Celebrating its 43rd year of cutting-edge cinema, the Durban International Film Festival has yet to disappoint.
This year, under the theme “Adaptation, Survival and Sustainability”, the festival organisers have hand-picked its opening and closing film to reflect just that.
"1960“, a drama feature film set in Sophiatown and directed by duo King Shaft and Michael Mutombo, will open the 10-day festival.
The film follows a retired singer who revisits her past to assist with an investigation around an apartheid-era policeman. Actress Zandile Madliwa plays the young woman who wants to become a musician but has a big secret that she harbours for years.
Mutombo said his attention was caught immediately as he is a huge fan of period pieces.
“It was first developed as a series but later turned into a feature film. Every time I watch it, it gets me to a place I have never been before. The music turned out phenomenal. I hope we can all enjoy the film the way I do,” said Mutombo.

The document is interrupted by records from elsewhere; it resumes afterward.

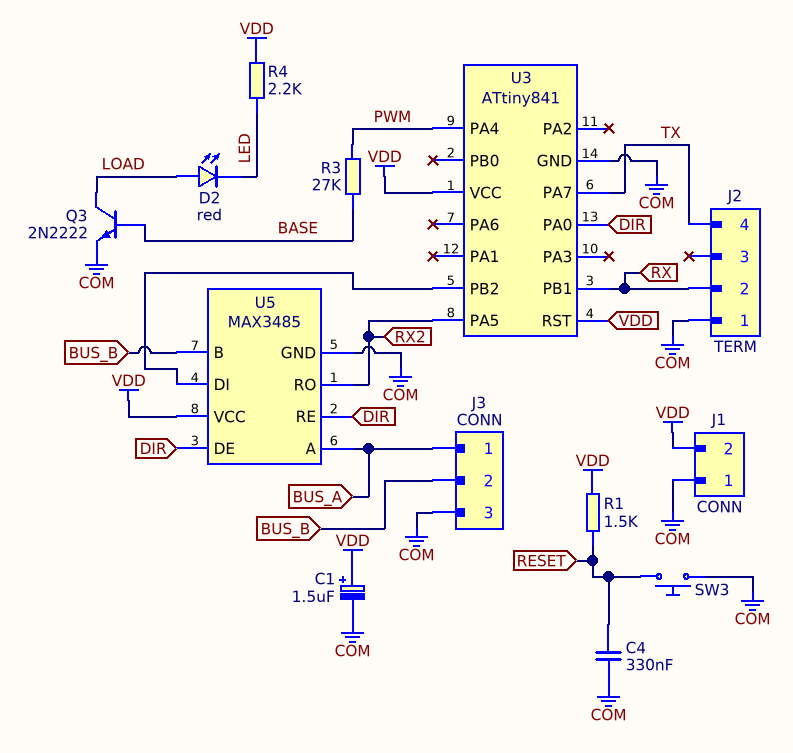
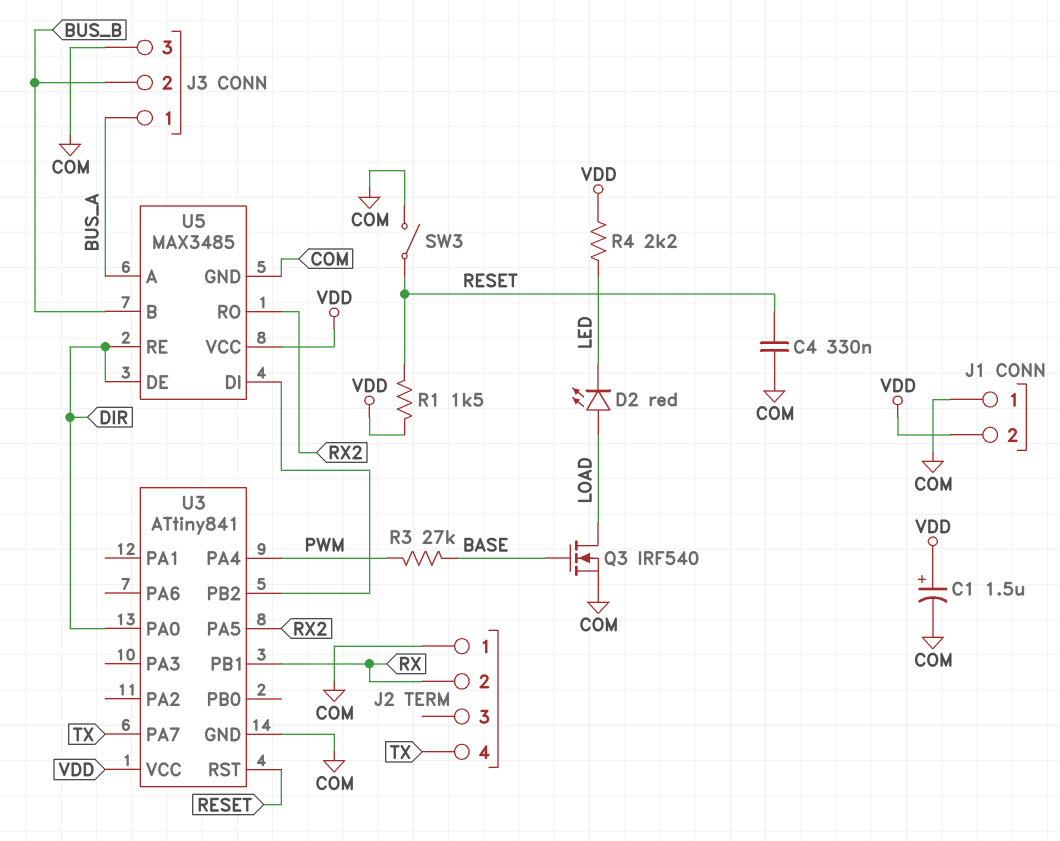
Q3: NPN 2N2222 (B BASE, C LOAD, E COM) -> NMOS IRF540 (G BASE, D LOAD, S COM)
SW3: button (COM, RESET) -> switch (COM, RESET)
U3 pin RST: VDD -> RESET

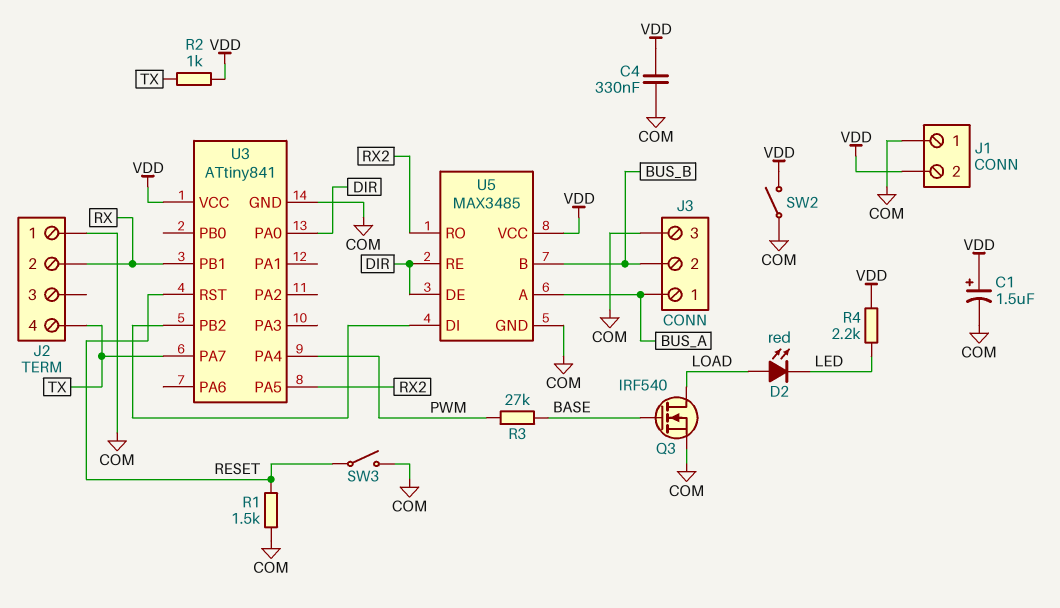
C4: 330nF (COM, RESET) -> 330nF (COM, VDD)
R1: 1.5k (RESET, VDD) -> 1.5k (COM, RESET)
R2: none -> 1k (TX, VDD)
SW2: none -> switch (COM, VDD)

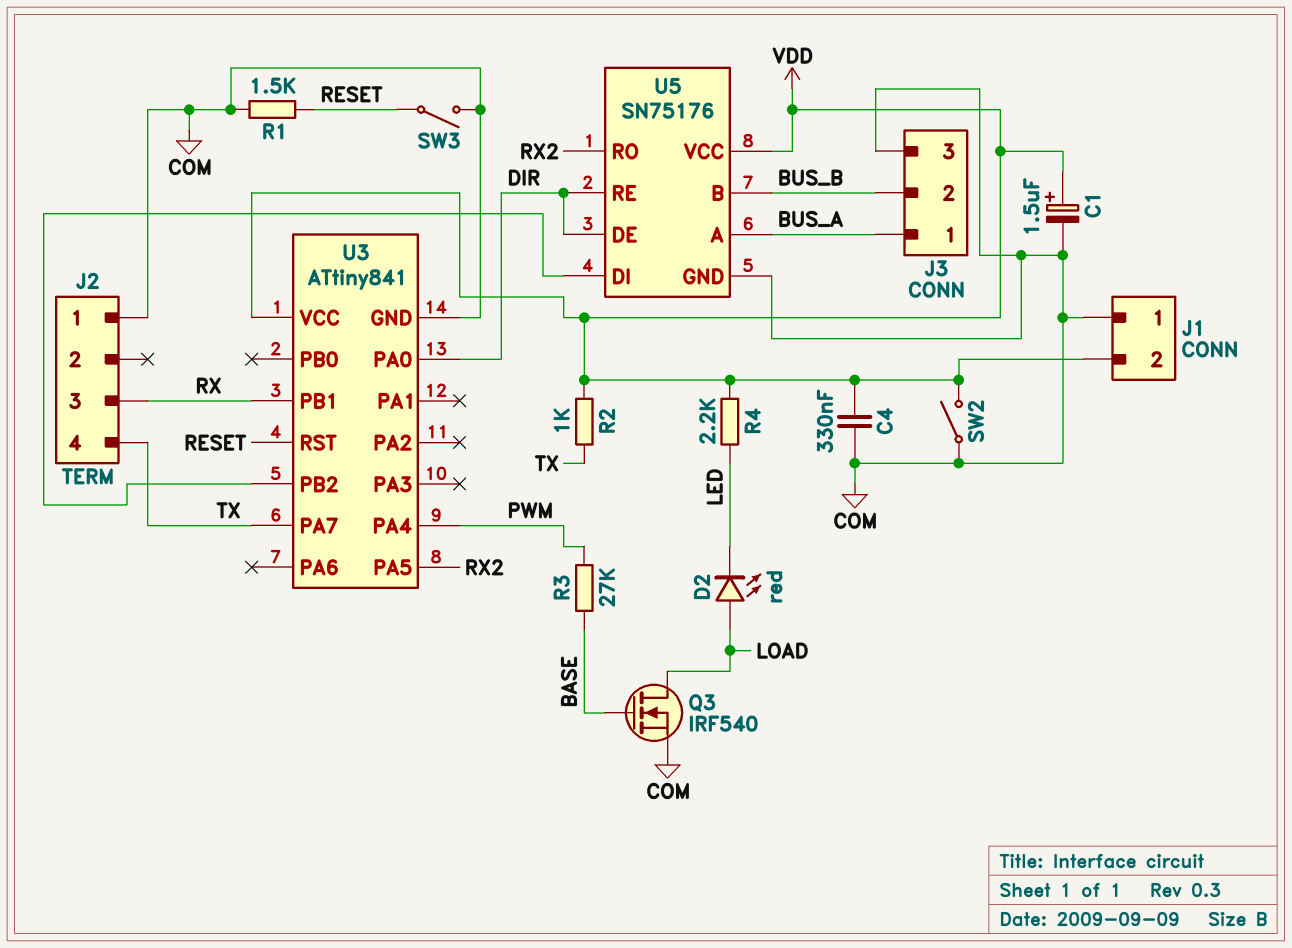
J2 pin 2: RX -> none
J2 pin 3: none -> RX
U5: MAX3485 -> SN75176

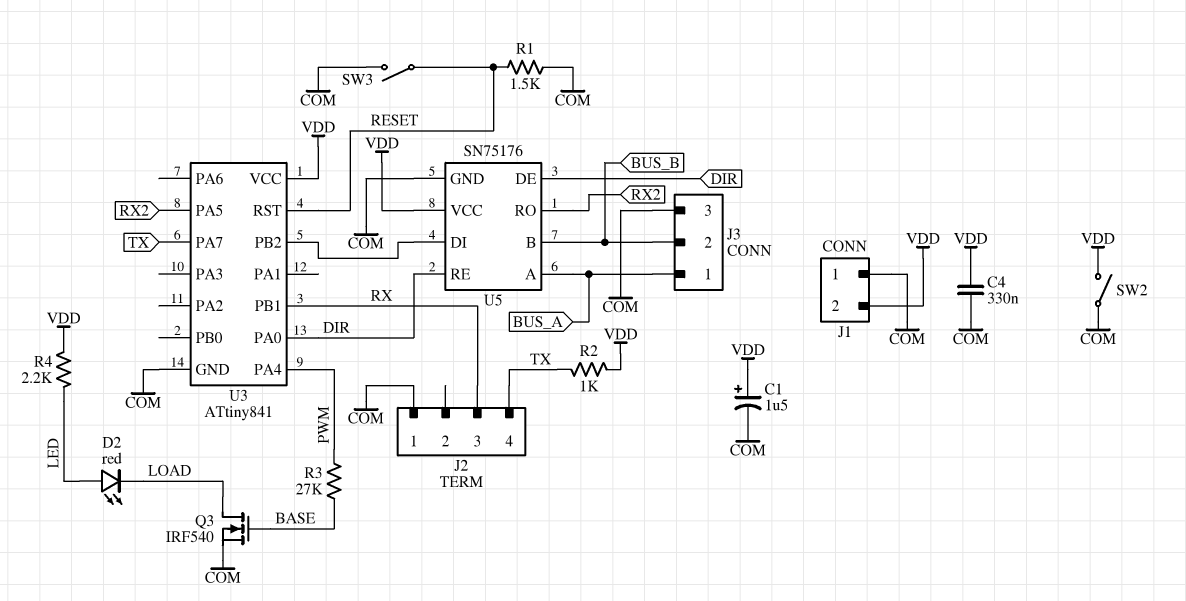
D2: LED red (A LOAD, K LED) -> LED red (A LED, K LOAD)

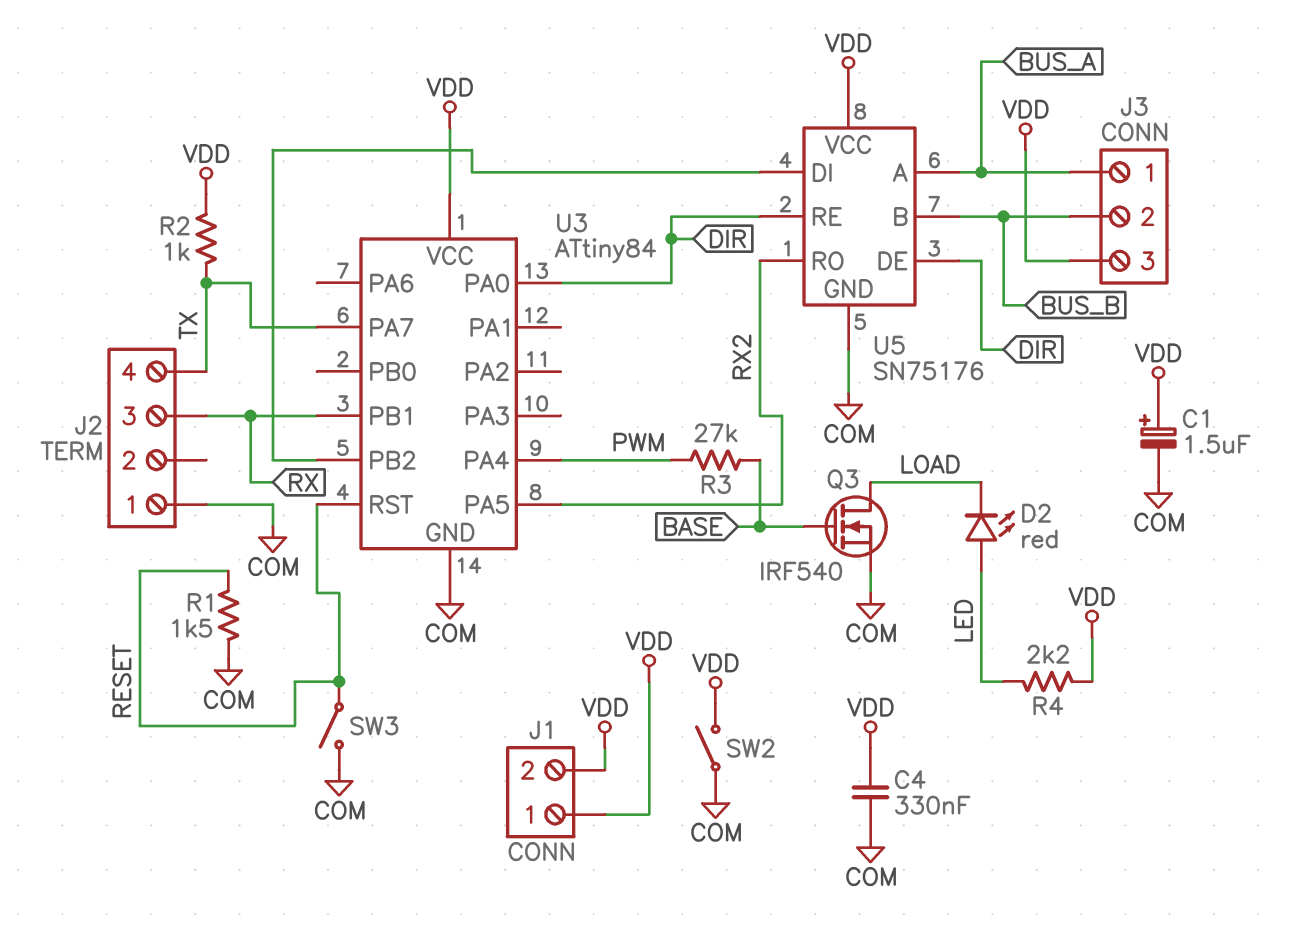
J1 pin 1: COM -> VDD
J3 pin 3: COM -> VDD
U3: ATtiny841 -> ATtiny84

“You’re My Favourite Place” will close the festival. It is the fifth feature film directed by one of South Africa’s most acclaimed and prolific directors, Jahmil XT Qubeka of Yellowbone Entertainment, who previously gave us award-winning films like “Sew the Winter to my Skin”, “Knuckle City” and “Of Good Report”.

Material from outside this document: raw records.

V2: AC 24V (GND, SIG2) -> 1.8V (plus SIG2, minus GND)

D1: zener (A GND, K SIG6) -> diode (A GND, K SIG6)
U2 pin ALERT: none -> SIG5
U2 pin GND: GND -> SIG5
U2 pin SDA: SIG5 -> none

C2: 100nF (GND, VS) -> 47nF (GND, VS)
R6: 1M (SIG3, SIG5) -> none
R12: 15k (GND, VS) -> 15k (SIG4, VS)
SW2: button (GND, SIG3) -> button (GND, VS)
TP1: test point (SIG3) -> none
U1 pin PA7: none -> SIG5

While this film is not usually what we have come to expect from Qubeka, it’s great that he’s stepped out of the box.
“You’re My Favourite Place” centres on a young girl, played by Tumie Ngumla, from the roughest part of East London whose life has never been the same since her sister’s death.
On the last day of their high school careers, she and three friends embark on a life-defining road trip by stealing a taxi and heading to the remote landmark of Hole in the Wall, where Xhosa legend has it you can talk to the dead.

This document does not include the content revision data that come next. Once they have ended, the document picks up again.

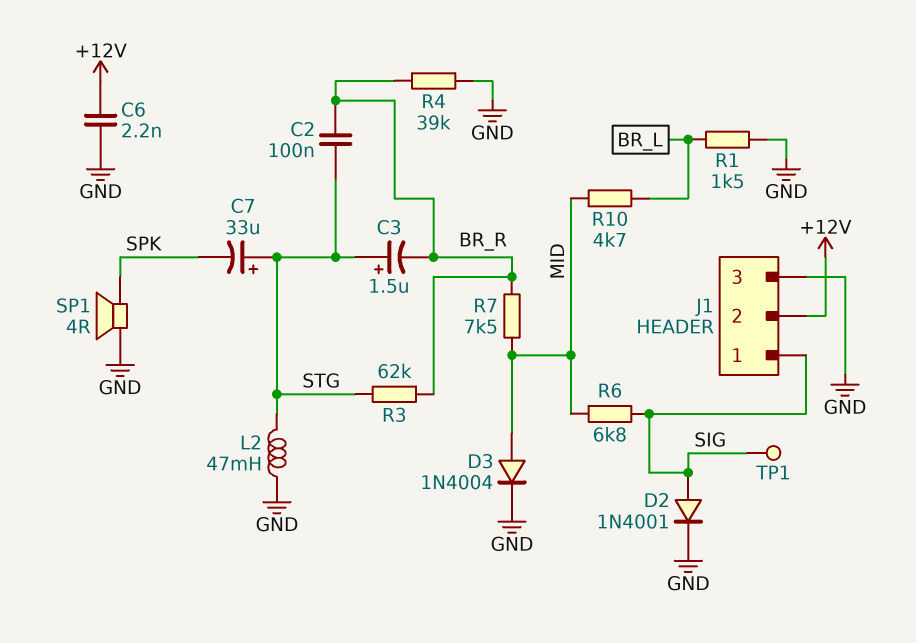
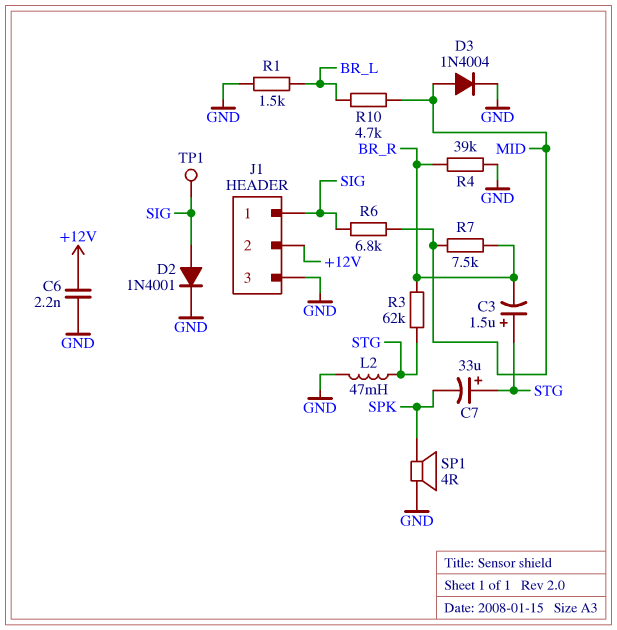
C2: 100nF (BR_R, STG) -> none

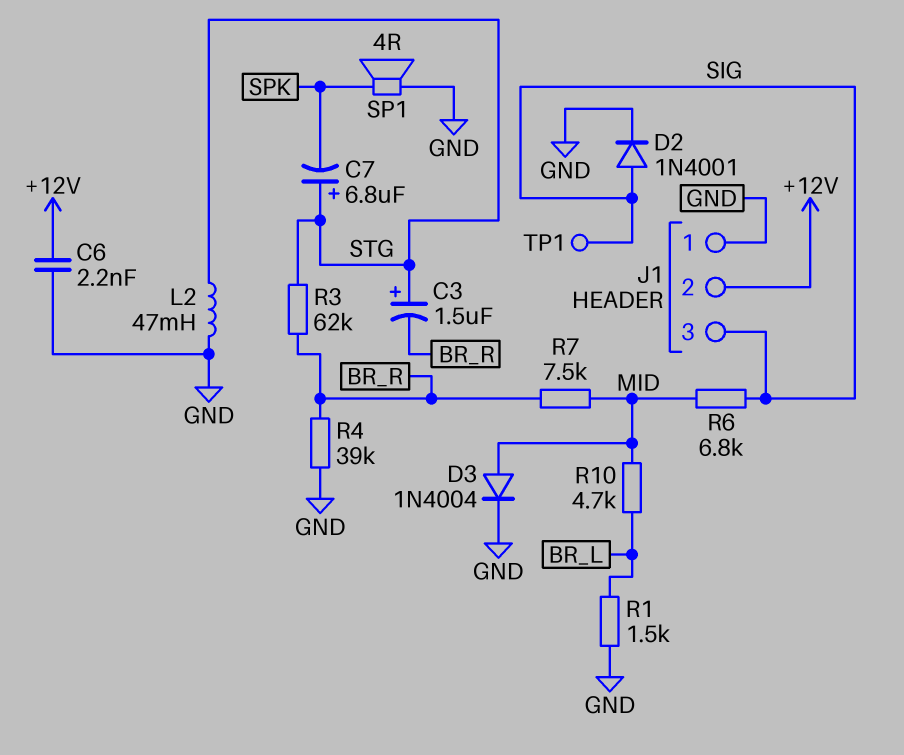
C7: 33uF (plus STG, minus SPK) -> 6.8uF (plus STG, minus SPK)
J1 pin 1: SIG -> GND
J1 pin 3: GND -> SIG

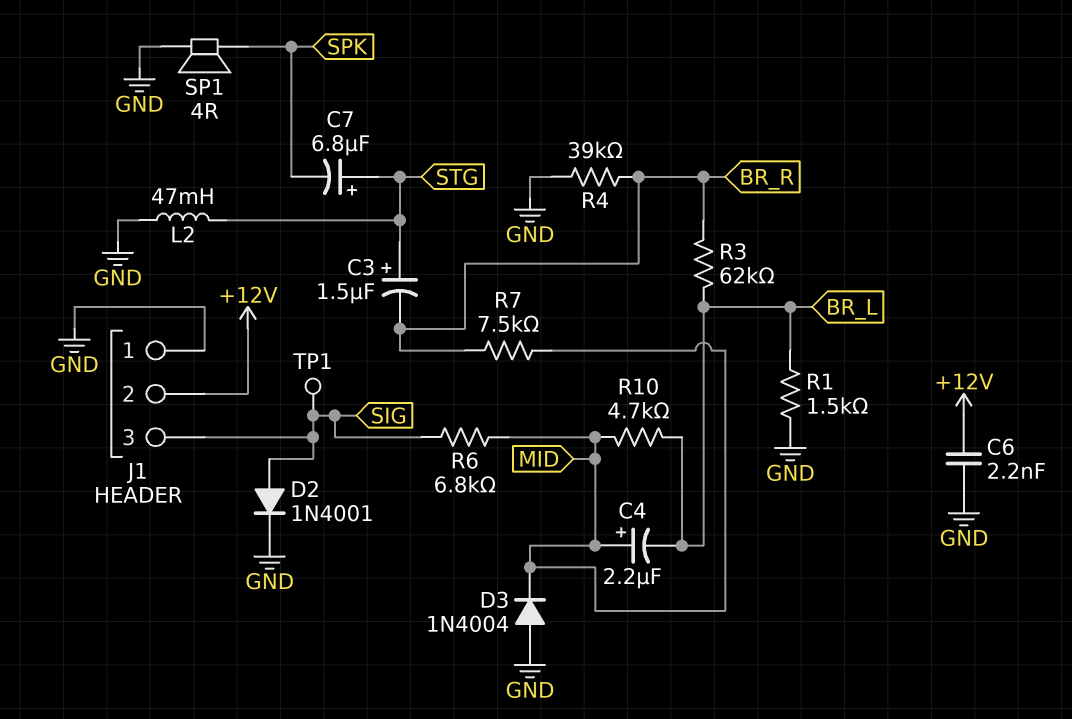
C4: none -> 2.2uF (plus MID, minus BR_L)
D3: diode 1N4004 (A MID, K GND) -> diode 1N4004 (A GND, K MID)
R3: 62k (BR_R, STG) -> 62k (BR_L, BR_R)

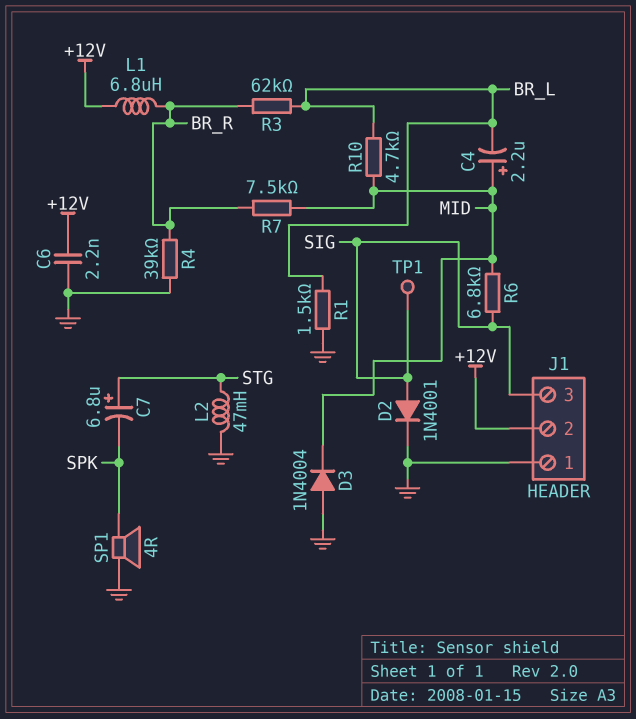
C3: 1.5uF (plus STG, minus BR_R) -> none
L1: none -> 6.8uH (+12V, BR_R)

“Through the lens of this feature film I return to my home town to examine the reality of youth fighting to redefine themselves amidst the flux of our current dispensation,” said Qubeka.
He said while drizzling in a delightful blend of ’80s genre tropes, the film masks its ambitious attempt to take a deep head-first dive into the depths of teen angst.
“DIFF will always remain my first home as a film-maker. A refuge for the artistic voices of cinema in South Africa and on the continent, DIFF is a space that truly embodies the celebration of South African film.”
Festival manager Valma Pfaff said both films highlight the struggles being faced in South Africa and celebrate stunning performances from women who take the lead.
DIFF’s 2022 diverse international programme will be released on July 1. This year’s festival, which takes place from July 21 to 30, includes 19 live screenings and almost 200 films screened virtually.